▸ **TASK BRIEF**:
Print all the records below exactly as they stand, but leave out the pictures.

[[ MATERIAL PROVIDED open ]]

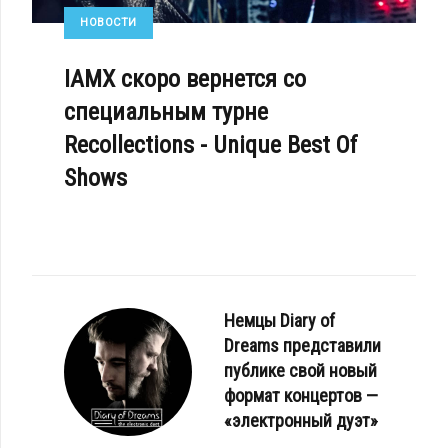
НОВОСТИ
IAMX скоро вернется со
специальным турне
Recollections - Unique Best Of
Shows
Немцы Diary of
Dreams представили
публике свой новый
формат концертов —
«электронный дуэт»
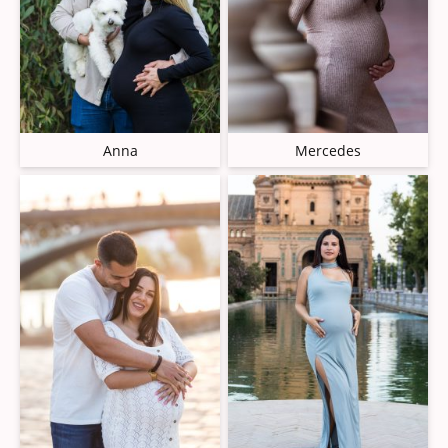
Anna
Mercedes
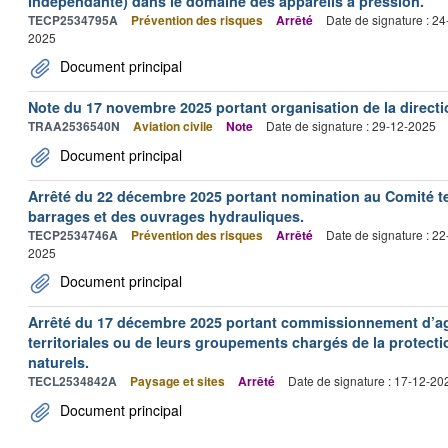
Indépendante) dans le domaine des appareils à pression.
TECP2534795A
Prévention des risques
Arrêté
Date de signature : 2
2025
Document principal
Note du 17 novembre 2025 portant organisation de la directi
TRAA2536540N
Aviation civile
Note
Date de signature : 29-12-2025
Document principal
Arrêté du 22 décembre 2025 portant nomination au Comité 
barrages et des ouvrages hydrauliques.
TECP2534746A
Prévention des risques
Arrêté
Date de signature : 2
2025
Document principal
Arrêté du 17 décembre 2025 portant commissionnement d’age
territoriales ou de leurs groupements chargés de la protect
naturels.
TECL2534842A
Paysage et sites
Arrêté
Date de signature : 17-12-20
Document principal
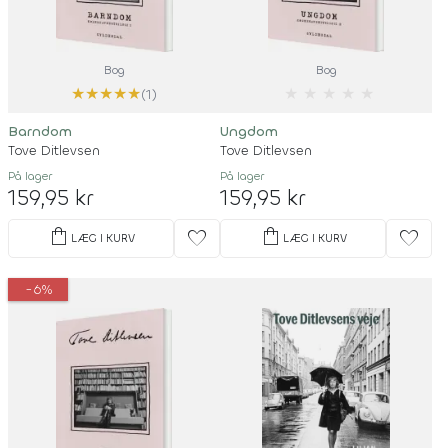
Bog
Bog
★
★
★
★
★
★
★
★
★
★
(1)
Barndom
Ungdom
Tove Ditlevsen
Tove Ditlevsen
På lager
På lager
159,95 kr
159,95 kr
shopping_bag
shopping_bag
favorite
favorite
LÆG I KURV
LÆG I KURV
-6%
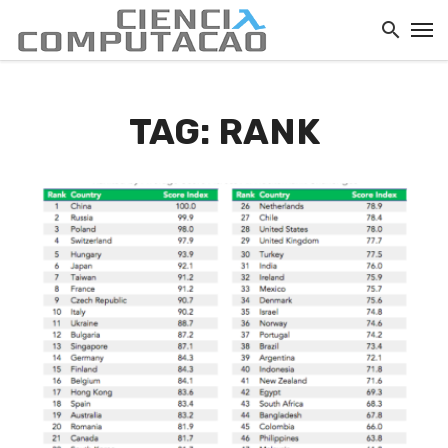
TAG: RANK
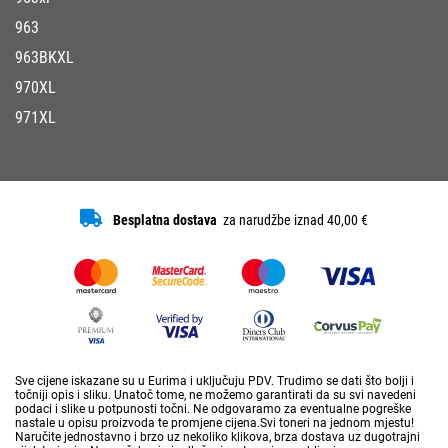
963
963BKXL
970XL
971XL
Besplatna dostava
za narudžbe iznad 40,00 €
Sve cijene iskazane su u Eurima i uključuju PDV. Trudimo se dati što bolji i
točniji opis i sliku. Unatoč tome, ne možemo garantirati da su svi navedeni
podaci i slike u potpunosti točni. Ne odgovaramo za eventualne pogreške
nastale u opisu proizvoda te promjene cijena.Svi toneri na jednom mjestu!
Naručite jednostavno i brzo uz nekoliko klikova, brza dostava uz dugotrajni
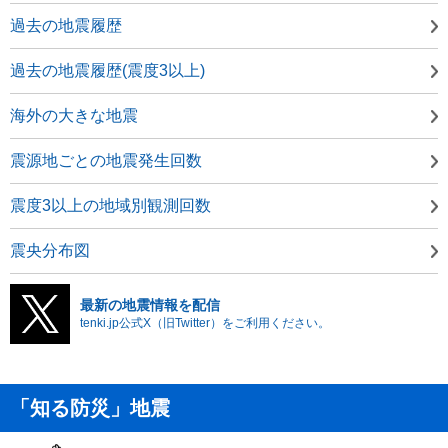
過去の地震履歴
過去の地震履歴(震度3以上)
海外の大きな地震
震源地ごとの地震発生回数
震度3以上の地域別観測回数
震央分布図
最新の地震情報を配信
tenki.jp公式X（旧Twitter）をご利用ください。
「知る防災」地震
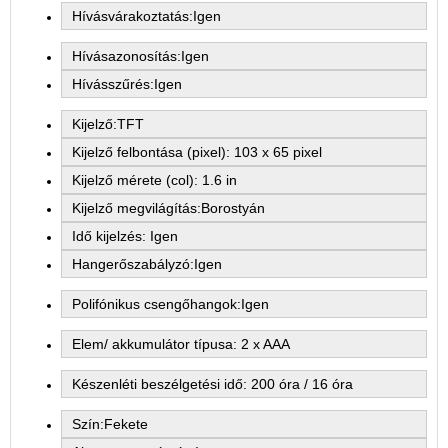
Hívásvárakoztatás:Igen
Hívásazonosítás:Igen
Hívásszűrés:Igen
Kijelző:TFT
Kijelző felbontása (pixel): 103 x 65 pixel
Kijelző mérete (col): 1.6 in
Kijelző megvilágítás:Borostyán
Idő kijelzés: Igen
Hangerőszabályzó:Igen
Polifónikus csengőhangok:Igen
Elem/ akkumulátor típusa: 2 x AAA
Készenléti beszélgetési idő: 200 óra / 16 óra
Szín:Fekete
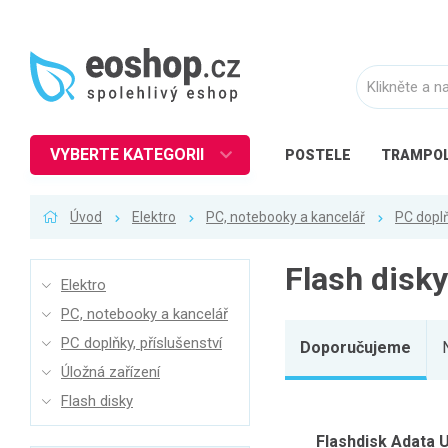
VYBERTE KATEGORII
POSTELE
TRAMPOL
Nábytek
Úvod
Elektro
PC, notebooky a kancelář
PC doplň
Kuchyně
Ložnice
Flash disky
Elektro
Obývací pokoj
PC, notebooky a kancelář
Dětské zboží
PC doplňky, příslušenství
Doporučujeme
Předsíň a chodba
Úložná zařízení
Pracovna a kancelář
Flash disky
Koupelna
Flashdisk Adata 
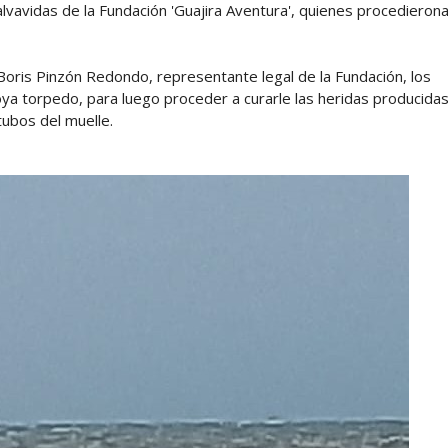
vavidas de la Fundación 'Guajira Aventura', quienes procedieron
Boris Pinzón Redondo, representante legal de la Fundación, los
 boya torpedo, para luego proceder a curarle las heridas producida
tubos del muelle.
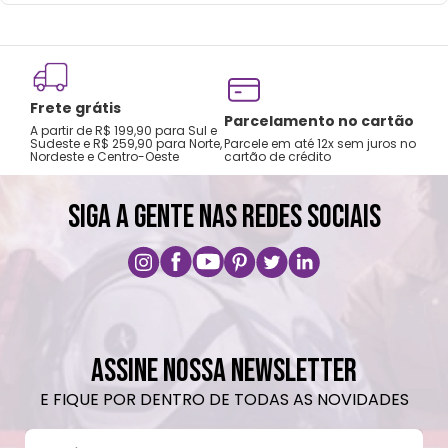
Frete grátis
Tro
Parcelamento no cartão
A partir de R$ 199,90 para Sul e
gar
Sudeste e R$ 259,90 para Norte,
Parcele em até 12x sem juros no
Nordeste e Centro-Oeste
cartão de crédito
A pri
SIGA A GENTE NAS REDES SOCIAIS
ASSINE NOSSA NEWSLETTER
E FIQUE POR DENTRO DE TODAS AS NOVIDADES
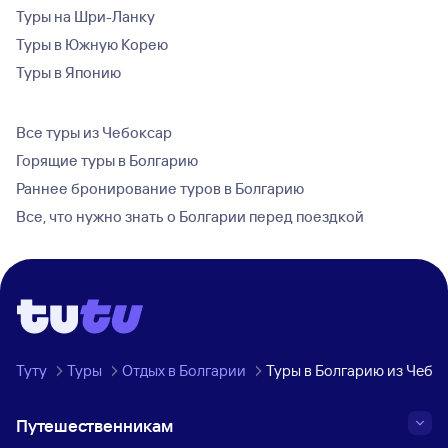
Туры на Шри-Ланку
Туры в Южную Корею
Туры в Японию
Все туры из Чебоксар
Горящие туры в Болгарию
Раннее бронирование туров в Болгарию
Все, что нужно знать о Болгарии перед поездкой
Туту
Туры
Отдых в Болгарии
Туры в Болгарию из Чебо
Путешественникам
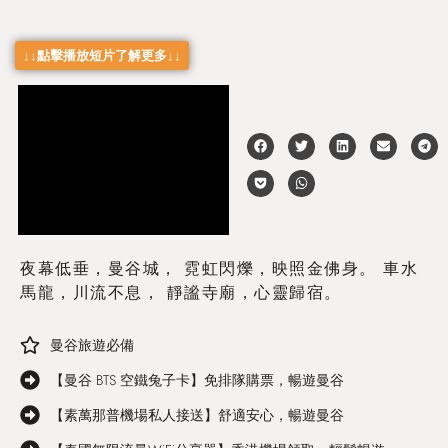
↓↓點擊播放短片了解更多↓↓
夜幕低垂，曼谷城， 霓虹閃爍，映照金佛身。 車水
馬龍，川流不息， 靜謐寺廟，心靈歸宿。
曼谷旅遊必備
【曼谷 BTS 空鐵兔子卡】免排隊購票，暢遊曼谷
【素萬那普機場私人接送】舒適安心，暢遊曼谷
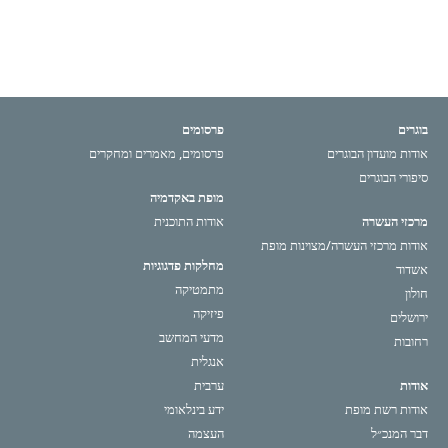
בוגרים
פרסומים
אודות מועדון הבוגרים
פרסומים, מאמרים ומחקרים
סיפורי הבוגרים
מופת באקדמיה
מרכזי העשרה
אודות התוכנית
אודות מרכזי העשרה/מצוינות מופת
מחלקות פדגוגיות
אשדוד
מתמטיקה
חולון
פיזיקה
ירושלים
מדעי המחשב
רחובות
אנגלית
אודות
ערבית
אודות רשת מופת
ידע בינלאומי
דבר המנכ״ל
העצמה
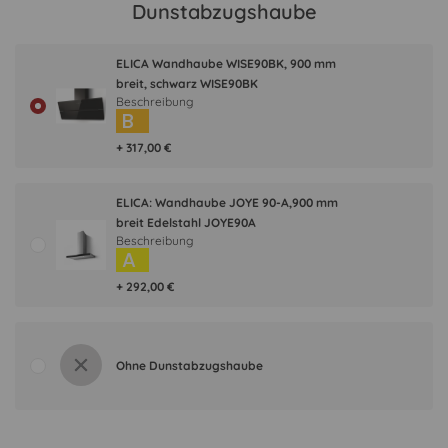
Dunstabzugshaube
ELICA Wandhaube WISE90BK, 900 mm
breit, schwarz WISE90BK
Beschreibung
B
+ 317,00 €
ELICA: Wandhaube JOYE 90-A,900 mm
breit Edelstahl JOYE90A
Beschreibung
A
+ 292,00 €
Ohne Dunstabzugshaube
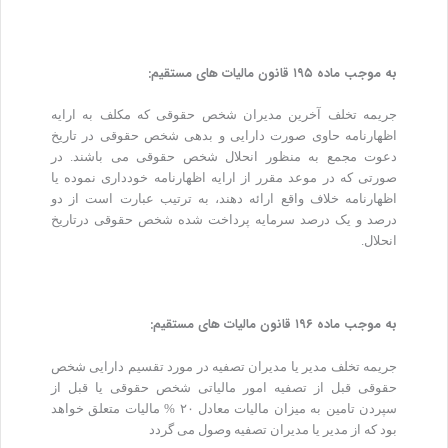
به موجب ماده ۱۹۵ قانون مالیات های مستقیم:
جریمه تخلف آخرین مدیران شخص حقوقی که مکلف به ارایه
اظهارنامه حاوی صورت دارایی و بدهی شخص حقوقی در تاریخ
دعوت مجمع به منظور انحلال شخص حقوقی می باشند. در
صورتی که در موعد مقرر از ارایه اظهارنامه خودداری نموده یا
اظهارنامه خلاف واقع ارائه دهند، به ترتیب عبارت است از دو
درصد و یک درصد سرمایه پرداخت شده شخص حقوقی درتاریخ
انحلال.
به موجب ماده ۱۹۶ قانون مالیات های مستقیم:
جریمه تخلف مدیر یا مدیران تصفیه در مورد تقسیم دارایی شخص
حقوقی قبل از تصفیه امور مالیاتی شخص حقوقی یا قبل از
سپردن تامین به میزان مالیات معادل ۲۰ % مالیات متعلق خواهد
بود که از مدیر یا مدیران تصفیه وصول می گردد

[[ MATERIAL PROVIDED closed ]]

▸ **REPLY**:
НОВОСТИ
IAMX скоро вернется со
специальным турне
Recollections - Unique Best Of
Shows
Немцы Diary of
Dreams представили
публике свой новый
формат концертов —
«электронный дуэт»
Anna
Mercedes
Indépendante) dans le domaine des appareils à pression.
TECP2534795A
Prévention des risques
Arrêté
Date de signature : 2
2025
Document principal
Note du 17 novembre 2025 portant organisation de la directi
TRAA2536540N
Aviation civile
Note
Date de signature : 29-12-2025
Document principal
Arrêté du 22 décembre 2025 portant nomination au Comité 
barrages et des ouvrages hydrauliques.
TECP2534746A
Prévention des risques
Arrêté
Date de signature : 2
2025
Document principal
Arrêté du 17 décembre 2025 portant commissionnement d’age
territoriales ou de leurs groupements chargés de la protect
naturels.
TECL2534842A
Paysage et sites
Arrêté
Date de signature : 17-12-20
Document principal
Bog
Bog
★
★
★
★
★
★
★
★
★
★
(1)
Barndom
Ungdom
Tove Ditlevsen
Tove Ditlevsen
På lager
På lager
159,95 kr
159,95 kr
shopping_bag
shopping_bag
favorite
favorite
LÆG I KURV
LÆG I KURV
-6%
TAG: RANK
963
963BKXL
970XL
971XL
Besplatna dostava
za narudžbe iznad 40,00 €
Sve cijene iskazane su u Eurima i uključuju PDV. Trudimo se dati što bolji i
točniji opis i sliku. Unatoč tome, ne možemo garantirati da su svi navedeni
podaci i slike u potpunosti točni. Ne odgovaramo za eventualne pogreške
nastale u opisu proizvoda te promjene cijena.Svi toneri na jednom mjestu!
Naručite jednostavno i brzo uz nekoliko klikova, brza dostava uz dugotrajni
過去の地震履歴
過去の地震履歴(震度3以上)
海外の大きな地震
震源地ごとの地震発生回数
震度3以上の地域別観測回数
震央分布図
最新の地震情報を配信
tenki.jp公式X（旧Twitter）をご利用ください。
「知る防災」地震
Hívásvárakoztatás:Igen
Hívásazonosítás:Igen
Hívásszűrés:Igen
Kijelző:TFT
Kijelző felbontása (pixel): 103 x 65 pixel
Kijelző mérete (col): 1.6 in
Kijelző megvilágítás:Borostyán
Idő kijelzés: Igen
Hangerőszabályzó:Igen
Polifónikus csengőhangok:Igen
Elem/ akkumulátor típusa: 2 x AAA
Készenléti beszélgetési idő: 200 óra / 16 óra
Szín:Fekete
VYBERTE KATEGORII
POSTELE
TRAMPOL
Nábytek
Úvod
Elektro
PC, notebooky a kancelář
PC doplň
Kuchyně
Ložnice
Flash disky
Elektro
Obývací pokoj
PC, notebooky a kancelář
Dětské zboží
PC doplňky, příslušenství
Doporučujeme
Předsíň a chodba
Úložná zařízení
Pracovna a kancelář
Flash disky
Koupelna
Flashdisk Adata 
vavidas de la Fundación 'Guajira Aventura', quienes procedieron
Boris Pinzón Redondo, representante legal de la Fundación, los
 boya torpedo, para luego proceder a curarle las heridas producida
tubos del muelle.
Frete grátis
Tro
Parcelamento no cartão
A partir de R$ 199,90 para Sul e
gar
Sudeste e R$ 259,90 para Norte,
Parcele em até 12x sem juros no
Nordeste e Centro-Oeste
cartão de crédito
A pri
SIGA A GENTE NAS REDES SOCIAIS
ASSINE NOSSA NEWSLETTER
E FIQUE POR DENTRO DE TODAS AS NOVIDADES
Туры на Шри-Ланку
Туры в Южную Корею
Туры в Японию
Все туры из Чебоксар
Горящие туры в Болгарию
Раннее бронирование туров в Болгарию
Все, что нужно знать о Болгарии перед поездкой
Туту
Туры
Отдых в Болгарии
Туры в Болгарию из Чебо
Путешественникам
↓↓點擊播放短片了解更多↓↓
夜幕低垂，曼谷城， 霓虹閃爍，映照金佛身。 車水
馬龍，川流不息， 靜謐寺廟，心靈歸宿。
曼谷旅遊必備
【曼谷 BTS 空鐵兔子卡】免排隊購票，暢遊曼谷
【素萬那普機場私人接送】舒適安心，暢遊曼谷
בוגרים
פרסומים
אודות מועדון הבוגרים
פרסומים, מאמרים ומחקרים
סיפורי הבוגרים
מופת באקדמיה
מרכזי העשרה
אודות התוכנית
אודות מרכזי העשרה/מצוינות מופת
מחלקות פדגוגיות
אשדוד
מתמטיקה
חולון
פיזיקה
ירושלים
מדעי המחשב
רחובות
אנגלית
אודות
ערבית
אודות רשת מופת
ידע בינלאומי
דבר המנכ״ל
העצמה
Dunstabzugshaube
ELICA Wandhaube WISE90BK, 900 mm
breit, schwarz WISE90BK
Beschreibung
B
+ 317,00 €
ELICA: Wandhaube JOYE 90-A,900 mm
breit Edelstahl JOYE90A
Beschreibung
A
+ 292,00 €
Ohne Dunstabzugshaube
به موجب ماده ۱۹۵ قانون مالیات های مستقیم:
جریمه تخلف آخرین مدیران شخص حقوقی که مکلف به ارایه
اظهارنامه حاوی صورت دارایی و بدهی شخص حقوقی در تاریخ
دعوت مجمع به منظور انحلال شخص حقوقی می باشند. در
صورتی که در موعد مقرر از ارایه اظهارنامه خودداری نموده یا
اظهارنامه خلاف واقع ارائه دهند، به ترتیب عبارت است از دو
درصد و یک درصد سرمایه پرداخت شده شخص حقوقی درتاریخ
انحلال.
به موجب ماده ۱۹۶ قانون مالیات های مستقیم:
جریمه تخلف مدیر یا مدیران تصفیه در مورد تقسیم دارایی شخص
حقوقی قبل از تصفیه امور مالیاتی شخص حقوقی یا قبل از
سپردن تامین به میزان مالیات معادل ۲۰ % مالیات متعلق خواهد
بود که از مدیر یا مدیران تصفیه وصول می گردد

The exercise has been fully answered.